Enfin, comme tous les ans à la même époque je vais vous poser ma question, toujours la même. A chaque fois j’ai une réponse positive et pourtant… rien ne se fait. Peut être que cette année cela changera…
Je souhaite que le conseil culturel de Bretagne puisse venir présenter en session ses travaux annuels et son mode de fonctionnement. Nous finançons et animons, par des membres du service culture, cette chambre qui se réunit ici avant chaque session et qui nous donne critiques, vœux et regards acérés sur nos dossier. Pourtant, il n’y a jamais eu de présentation formelle ici, en session plénière, et ce, depuis les 5 années qu’elle est installée. Je vous remercie par avance de votre engagement.

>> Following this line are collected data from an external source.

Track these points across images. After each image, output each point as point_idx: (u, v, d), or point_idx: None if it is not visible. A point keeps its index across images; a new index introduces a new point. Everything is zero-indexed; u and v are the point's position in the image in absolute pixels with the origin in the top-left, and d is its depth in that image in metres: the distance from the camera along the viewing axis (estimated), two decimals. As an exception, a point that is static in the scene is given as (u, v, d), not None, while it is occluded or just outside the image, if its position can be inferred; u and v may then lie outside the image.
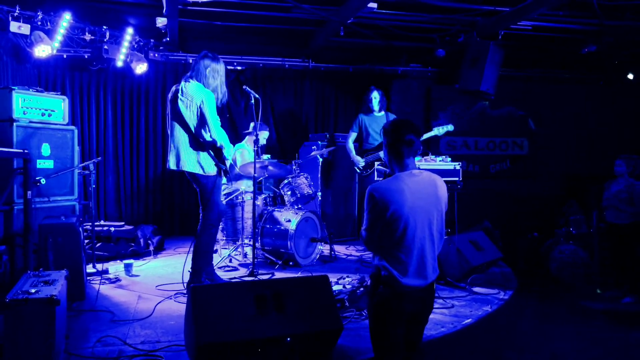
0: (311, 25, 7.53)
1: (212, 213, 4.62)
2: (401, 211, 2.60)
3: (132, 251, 6.06)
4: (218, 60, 4.63)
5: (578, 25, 7.11)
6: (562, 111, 9.25)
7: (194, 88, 4.46)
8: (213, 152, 4.51)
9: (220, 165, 4.55)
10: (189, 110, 4.43)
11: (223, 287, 3.42)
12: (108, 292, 4.55)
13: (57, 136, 5.02)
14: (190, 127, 4.44)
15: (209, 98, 4.45)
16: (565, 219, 8.09)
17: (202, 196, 4.61)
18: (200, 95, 4.42)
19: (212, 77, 4.54)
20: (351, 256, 6.35)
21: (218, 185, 4.66)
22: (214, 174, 4.55)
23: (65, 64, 7.40)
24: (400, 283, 2.62)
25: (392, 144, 2.74)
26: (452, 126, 6.50)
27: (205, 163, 4.49)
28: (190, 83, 4.49)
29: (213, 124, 4.45)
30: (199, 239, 4.60)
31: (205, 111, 4.42)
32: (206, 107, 4.42)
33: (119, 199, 7.81)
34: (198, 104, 4.42)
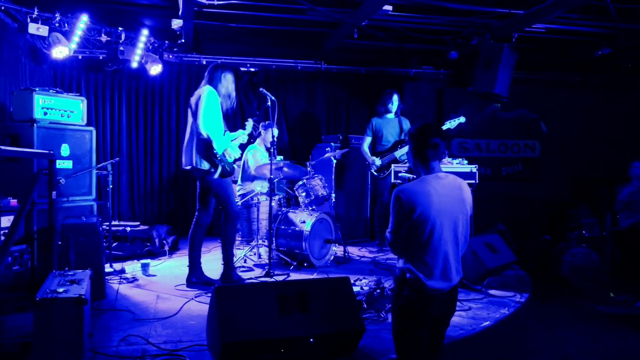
0: (324, 28, 7.55)
1: (231, 206, 4.82)
2: (428, 214, 2.62)
3: (147, 251, 6.11)
4: (227, 69, 4.92)
5: (592, 28, 7.10)
6: (574, 114, 9.24)
7: (201, 90, 4.71)
8: (205, 147, 4.63)
9: (213, 159, 4.65)
10: (194, 110, 4.68)
11: (246, 287, 3.46)
12: (127, 292, 4.60)
13: (76, 137, 5.07)
14: (194, 125, 4.69)
15: (208, 95, 4.63)
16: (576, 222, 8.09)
17: (215, 194, 4.80)
18: (202, 93, 4.64)
19: (225, 85, 4.82)
20: (364, 258, 6.37)
21: (220, 181, 4.76)
22: (209, 169, 4.69)
23: (81, 64, 7.47)
24: (425, 286, 2.64)
25: (418, 148, 2.77)
26: (463, 118, 6.44)
27: (204, 159, 4.67)
28: (203, 87, 4.75)
29: (203, 117, 4.59)
30: (225, 235, 4.85)
31: (200, 106, 4.59)
32: (201, 102, 4.59)
33: (133, 198, 7.87)
34: (198, 102, 4.62)
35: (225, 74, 4.84)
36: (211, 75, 4.80)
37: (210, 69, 4.85)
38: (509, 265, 5.43)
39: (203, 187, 4.88)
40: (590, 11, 6.61)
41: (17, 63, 6.02)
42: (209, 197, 4.89)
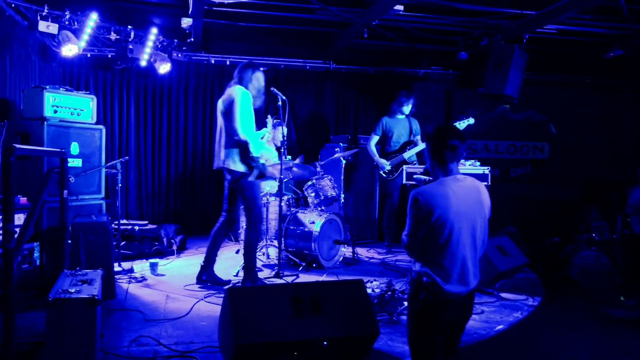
0: (333, 27, 7.52)
1: (256, 209, 4.76)
2: (446, 216, 2.58)
3: (155, 250, 6.08)
4: (256, 67, 4.84)
5: (604, 29, 7.04)
6: (584, 116, 9.17)
7: (233, 90, 4.66)
8: (242, 148, 4.59)
9: (249, 160, 4.60)
10: (226, 111, 4.63)
11: (260, 289, 3.43)
12: (136, 292, 4.58)
13: (86, 135, 5.06)
14: (227, 127, 4.63)
15: (241, 96, 4.60)
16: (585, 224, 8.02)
17: (242, 194, 4.75)
18: (234, 94, 4.60)
19: (252, 83, 4.77)
20: (373, 259, 6.33)
21: (253, 183, 4.74)
22: (246, 171, 4.66)
23: (90, 63, 7.46)
24: (443, 290, 2.60)
25: (436, 149, 2.73)
26: (472, 119, 6.40)
27: (238, 159, 4.63)
28: (234, 87, 4.70)
29: (240, 119, 4.58)
30: (249, 237, 4.74)
31: (234, 107, 4.57)
32: (236, 104, 4.58)
33: (140, 197, 7.85)
34: (232, 103, 4.59)
35: (255, 72, 4.81)
36: (241, 75, 4.75)
37: (239, 68, 4.79)
38: (520, 267, 5.38)
39: (233, 189, 4.83)
40: (602, 12, 6.56)
41: (27, 61, 6.02)
42: (238, 198, 4.84)
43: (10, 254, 2.41)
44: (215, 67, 8.08)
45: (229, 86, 4.78)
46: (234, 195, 4.85)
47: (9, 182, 2.38)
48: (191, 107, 8.03)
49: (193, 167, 8.07)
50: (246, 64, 4.81)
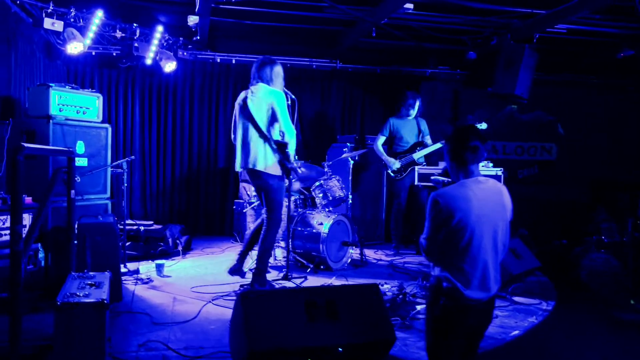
0: (340, 26, 7.45)
1: (277, 213, 4.66)
2: (467, 220, 2.50)
3: (161, 251, 6.00)
4: (275, 62, 4.72)
5: (615, 29, 6.95)
6: (592, 116, 9.06)
7: (262, 90, 4.55)
8: (280, 152, 4.50)
9: (286, 163, 4.52)
10: (259, 111, 4.50)
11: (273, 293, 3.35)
12: (142, 294, 4.49)
13: (92, 134, 4.99)
14: (262, 127, 4.50)
15: (280, 97, 4.54)
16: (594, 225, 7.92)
17: (267, 196, 4.62)
18: (270, 96, 4.51)
19: (276, 80, 4.65)
20: (381, 261, 6.25)
21: (283, 186, 4.69)
22: (279, 174, 4.57)
23: (94, 60, 7.38)
24: (463, 295, 2.52)
25: (456, 151, 2.64)
26: (485, 124, 6.38)
27: (272, 163, 4.54)
28: (258, 85, 4.58)
29: (285, 122, 4.51)
30: (265, 239, 4.62)
31: (276, 110, 4.49)
32: (277, 107, 4.49)
33: (145, 197, 7.77)
34: (269, 104, 4.49)
35: (273, 68, 4.67)
36: (260, 73, 4.61)
37: (257, 66, 4.65)
38: (532, 271, 5.29)
39: (259, 188, 4.70)
40: (614, 11, 6.47)
41: (31, 58, 5.94)
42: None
43: (18, 255, 2.33)
44: (221, 66, 8.00)
45: (252, 84, 4.64)
46: (261, 195, 4.73)
47: (17, 181, 2.30)
48: (196, 106, 7.95)
49: (198, 166, 7.99)
50: (263, 61, 4.66)
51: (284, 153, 4.54)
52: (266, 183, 4.54)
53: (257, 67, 4.64)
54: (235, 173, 7.94)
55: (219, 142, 8.04)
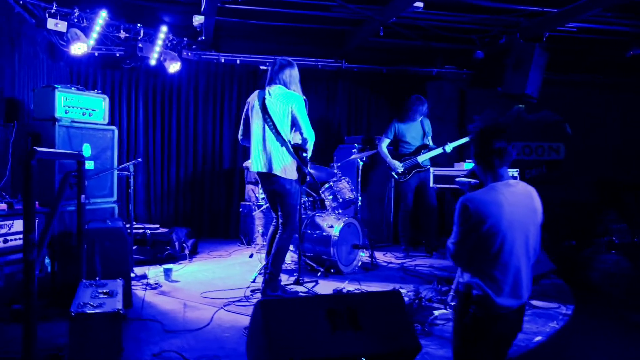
0: (347, 25, 7.36)
1: (294, 218, 4.55)
2: (499, 225, 2.40)
3: (168, 255, 5.90)
4: (293, 65, 4.60)
5: (625, 27, 6.86)
6: (600, 116, 8.98)
7: (280, 92, 4.43)
8: (297, 155, 4.40)
9: (303, 168, 4.41)
10: (279, 114, 4.38)
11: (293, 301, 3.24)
12: (152, 300, 4.38)
13: (98, 136, 4.88)
14: (280, 130, 4.38)
15: (300, 101, 4.43)
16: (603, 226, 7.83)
17: (283, 201, 4.49)
18: (290, 98, 4.40)
19: (294, 83, 4.54)
20: (392, 264, 6.14)
21: (299, 190, 4.60)
22: (296, 178, 4.48)
23: (97, 61, 7.28)
24: (495, 303, 2.42)
25: (482, 154, 2.55)
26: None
27: (290, 167, 4.42)
28: (276, 87, 4.46)
29: (306, 126, 4.41)
30: (281, 244, 4.50)
31: (297, 114, 4.38)
32: (297, 110, 4.38)
33: (149, 199, 7.67)
34: (289, 107, 4.38)
35: (292, 70, 4.54)
36: (279, 75, 4.47)
37: (276, 68, 4.49)
38: (547, 273, 5.19)
39: (272, 193, 4.56)
40: (625, 9, 6.38)
41: (34, 59, 5.84)
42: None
43: (32, 265, 2.22)
44: (226, 67, 7.90)
45: (269, 86, 4.51)
46: (274, 200, 4.61)
47: (29, 187, 2.19)
48: (201, 107, 7.85)
49: (203, 168, 7.89)
50: (281, 62, 4.51)
51: (302, 157, 4.42)
52: (283, 188, 4.42)
53: (276, 68, 4.50)
54: (240, 174, 7.84)
55: (224, 143, 7.94)
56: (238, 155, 7.97)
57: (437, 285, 4.68)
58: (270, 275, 4.47)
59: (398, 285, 4.67)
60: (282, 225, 4.51)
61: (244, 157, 7.88)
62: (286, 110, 4.37)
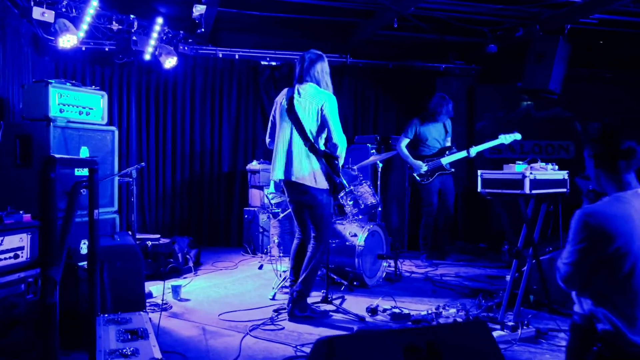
0: (355, 17, 6.89)
1: (327, 230, 4.07)
2: (629, 245, 1.96)
3: (171, 268, 5.34)
4: (323, 58, 4.07)
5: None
6: (611, 114, 8.65)
7: (312, 91, 3.93)
8: (328, 162, 3.88)
9: (334, 177, 3.91)
10: (308, 115, 3.89)
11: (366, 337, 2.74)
12: (166, 325, 3.83)
13: (97, 138, 4.33)
14: (308, 134, 3.88)
15: (332, 101, 3.92)
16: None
17: (314, 213, 4.00)
18: (320, 97, 3.90)
19: (326, 79, 4.02)
20: (415, 273, 5.69)
21: (331, 200, 4.09)
22: (326, 187, 3.96)
23: (85, 56, 6.67)
24: (628, 340, 1.97)
25: (604, 156, 2.11)
26: (519, 135, 6.05)
27: (320, 176, 3.92)
28: (307, 85, 3.95)
29: (337, 129, 3.91)
30: (314, 258, 4.00)
31: (327, 115, 3.87)
32: (328, 111, 3.87)
33: (143, 205, 7.08)
34: (319, 107, 3.87)
35: (324, 65, 4.03)
36: (309, 71, 3.95)
37: (306, 63, 3.96)
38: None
39: (301, 204, 4.07)
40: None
41: (19, 53, 5.23)
42: (306, 214, 4.11)
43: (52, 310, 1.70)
44: (224, 62, 7.37)
45: (299, 84, 3.98)
46: (302, 212, 4.11)
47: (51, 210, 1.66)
48: (198, 105, 7.29)
49: (201, 171, 7.33)
50: (311, 57, 3.98)
51: (333, 165, 3.93)
52: (314, 199, 3.92)
53: (306, 65, 3.97)
54: (242, 178, 7.32)
55: (223, 144, 7.39)
56: (239, 157, 7.43)
57: (481, 300, 4.23)
58: (299, 294, 3.97)
59: (443, 303, 4.20)
60: (314, 240, 4.01)
61: (245, 160, 7.38)
62: (316, 110, 3.87)
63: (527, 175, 3.74)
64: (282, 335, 3.65)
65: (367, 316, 4.06)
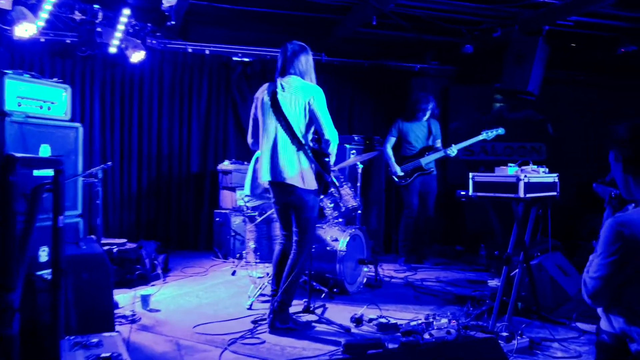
0: (332, 13, 6.67)
1: (312, 234, 3.83)
2: (668, 258, 1.78)
3: (138, 275, 4.99)
4: (308, 50, 3.83)
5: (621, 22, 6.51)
6: (584, 116, 8.69)
7: (297, 84, 3.66)
8: (318, 161, 3.62)
9: (325, 176, 3.65)
10: (294, 110, 3.62)
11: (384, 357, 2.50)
12: (136, 339, 3.51)
13: (59, 135, 3.96)
14: (296, 131, 3.61)
15: (320, 94, 3.67)
16: (588, 229, 7.56)
17: (299, 215, 3.74)
18: (307, 91, 3.64)
19: (309, 72, 3.77)
20: (395, 278, 5.51)
21: (318, 202, 3.84)
22: (315, 188, 3.69)
23: (44, 48, 6.24)
24: (665, 363, 1.81)
25: (634, 159, 1.93)
26: (502, 130, 5.94)
27: (309, 176, 3.65)
28: (291, 78, 3.69)
29: (328, 124, 3.66)
30: (295, 265, 3.72)
31: (316, 110, 3.62)
32: (317, 106, 3.63)
33: (107, 207, 6.67)
34: (306, 102, 3.61)
35: (308, 57, 3.78)
36: (293, 63, 3.69)
37: (288, 55, 3.70)
38: (579, 289, 4.70)
39: (287, 206, 3.79)
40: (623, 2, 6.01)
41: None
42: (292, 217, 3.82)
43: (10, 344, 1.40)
44: (194, 57, 7.03)
45: (281, 77, 3.73)
46: (288, 215, 3.84)
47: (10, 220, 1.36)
48: (166, 102, 6.93)
49: (169, 171, 6.97)
50: (294, 48, 3.73)
51: (323, 164, 3.69)
52: (300, 200, 3.66)
53: (288, 55, 3.70)
54: (212, 178, 7.00)
55: (192, 143, 7.05)
56: (209, 157, 7.11)
57: (470, 308, 4.07)
58: (280, 304, 3.70)
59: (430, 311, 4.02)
60: (296, 245, 3.75)
61: (216, 160, 7.06)
62: (304, 105, 3.61)
63: (521, 178, 3.59)
64: (263, 349, 3.39)
65: (352, 327, 3.84)
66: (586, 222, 7.85)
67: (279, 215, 3.90)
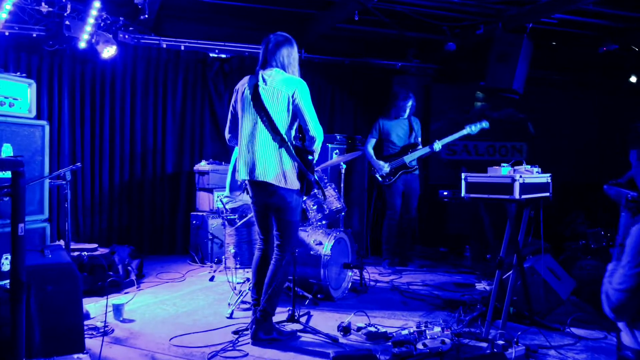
0: (312, 8, 6.48)
1: (293, 238, 3.59)
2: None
3: (110, 282, 4.71)
4: (293, 43, 3.60)
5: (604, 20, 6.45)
6: (565, 116, 8.65)
7: (280, 77, 3.44)
8: (301, 158, 3.40)
9: (308, 175, 3.44)
10: (276, 105, 3.39)
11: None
12: (108, 354, 3.25)
13: (23, 134, 3.69)
14: (278, 126, 3.38)
15: (304, 88, 3.44)
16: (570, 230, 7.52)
17: (280, 217, 3.52)
18: (291, 85, 3.41)
19: (293, 66, 3.55)
20: (380, 282, 5.33)
21: (301, 203, 3.63)
22: (297, 188, 3.47)
23: (9, 42, 5.89)
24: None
25: (659, 159, 1.77)
26: (487, 123, 5.85)
27: (290, 175, 3.43)
28: (273, 71, 3.46)
29: (313, 119, 3.44)
30: (278, 272, 3.50)
31: (300, 105, 3.40)
32: (301, 100, 3.40)
33: (76, 211, 6.35)
34: (289, 96, 3.39)
35: (292, 49, 3.55)
36: (275, 55, 3.47)
37: (270, 46, 3.47)
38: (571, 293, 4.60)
39: (267, 208, 3.56)
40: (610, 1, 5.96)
41: None
42: (272, 220, 3.60)
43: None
44: (169, 53, 6.75)
45: (262, 69, 3.50)
46: (267, 217, 3.62)
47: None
48: (139, 100, 6.63)
49: (142, 172, 6.68)
50: (278, 40, 3.50)
51: (307, 162, 3.48)
52: (282, 200, 3.44)
53: (270, 47, 3.48)
54: (188, 179, 6.74)
55: (167, 143, 6.76)
56: (184, 157, 6.83)
57: (462, 314, 3.90)
58: (263, 313, 3.48)
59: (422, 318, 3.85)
60: (278, 249, 3.53)
61: (192, 160, 6.80)
62: (285, 99, 3.40)
63: (516, 179, 3.43)
64: (247, 363, 3.17)
65: (340, 336, 3.64)
66: (568, 224, 7.80)
67: (257, 216, 3.66)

Pour conclure, mais vous le savez peut-être, un avant projet de loi secoue les associations culturelles bretonnes notamment celles dédiées au spectacle vivant. Le Ministère de la Culture et le Ministère du Travail souhaitent, en effet, interdire le bénévolat à travers « les groupements d’amateurs de spectacles vivants en fonction de leur fréquence et de leur importance ». Dans tous les cercles et festivals qui existent partout dans la région, il y a des amateurs. Le texte était exactement le même (mots pour mots) que celui présenté en 2006, sous l’ère de Christine Albanel. A l’époque, il avait provoqué une levée de boucliers et des manifestations importantes (15 000 personnes à Nantes). En 2008, sous la pression, il a été retiré et voilà que 5 ans après on nous ressort la même loi ! Cela veut dire qu’il faudra verser un salaire à tous, c’est impossible car nos associations n’enont pas les moyens. Comme dit Bob Hasle, « être amateur c’est aussi le reflet d’une envie, j‘ai déjà un travail, si je fais ça, c’est pour mon plaisir, je ne le fais pas pour gagner de l’argent, on devient professionnel plus tard, en ayant été amateur, si on est doué, si cela marche. »
Je souhaiterai que les services de la Région et vous, élus de l’exécutif puissiez bloquer ce projet de loi par vos entrées parlementaires qui mettrait en péril toute l’architecture de la culture populaire en Bretagne.